Source records
·····

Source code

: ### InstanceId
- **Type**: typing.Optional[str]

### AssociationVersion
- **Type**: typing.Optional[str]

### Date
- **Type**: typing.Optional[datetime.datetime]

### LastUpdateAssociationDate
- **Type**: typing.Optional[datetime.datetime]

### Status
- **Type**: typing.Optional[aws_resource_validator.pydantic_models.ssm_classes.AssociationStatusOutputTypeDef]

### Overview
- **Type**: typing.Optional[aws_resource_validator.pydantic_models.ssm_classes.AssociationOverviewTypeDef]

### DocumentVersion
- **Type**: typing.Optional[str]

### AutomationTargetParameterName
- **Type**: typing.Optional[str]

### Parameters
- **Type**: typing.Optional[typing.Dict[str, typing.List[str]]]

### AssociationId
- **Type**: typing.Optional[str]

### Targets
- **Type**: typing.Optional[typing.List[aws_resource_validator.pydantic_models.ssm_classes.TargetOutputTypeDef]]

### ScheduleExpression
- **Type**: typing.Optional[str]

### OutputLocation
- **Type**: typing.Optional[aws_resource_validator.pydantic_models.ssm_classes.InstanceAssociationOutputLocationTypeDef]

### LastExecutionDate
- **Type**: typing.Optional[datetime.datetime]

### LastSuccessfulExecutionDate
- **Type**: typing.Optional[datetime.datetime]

·····

Work task
Reproduce every one of the lines above without changing anything.

Response to this exercise
Source code

: ### InstanceId
- **Type**: typing.Optional[str]

### AssociationVersion
- **Type**: typing.Optional[str]

### Date
- **Type**: typing.Optional[datetime.datetime]

### LastUpdateAssociationDate
- **Type**: typing.Optional[datetime.datetime]

### Status
- **Type**: typing.Optional[aws_resource_validator.pydantic_models.ssm_classes.AssociationStatusOutputTypeDef]

### Overview
- **Type**: typing.Optional[aws_resource_validator.pydantic_models.ssm_classes.AssociationOverviewTypeDef]

### DocumentVersion
- **Type**: typing.Optional[str]

### AutomationTargetParameterName
- **Type**: typing.Optional[str]

### Parameters
- **Type**: typing.Optional[typing.Dict[str, typing.List[str]]]

### AssociationId
- **Type**: typing.Optional[str]

### Targets
- **Type**: typing.Optional[typing.List[aws_resource_validator.pydantic_models.ssm_classes.TargetOutputTypeDef]]

### ScheduleExpression
- **Type**: typing.Optional[str]

### OutputLocation
- **Type**: typing.Optional[aws_resource_validator.pydantic_models.ssm_classes.InstanceAssociationOutputLocationTypeDef]

### LastExecutionDate
- **Type**: typing.Optional[datetime.datetime]

### LastSuccessfulExecutionDate
- **Type**: typing.Optional[datetime.datetime]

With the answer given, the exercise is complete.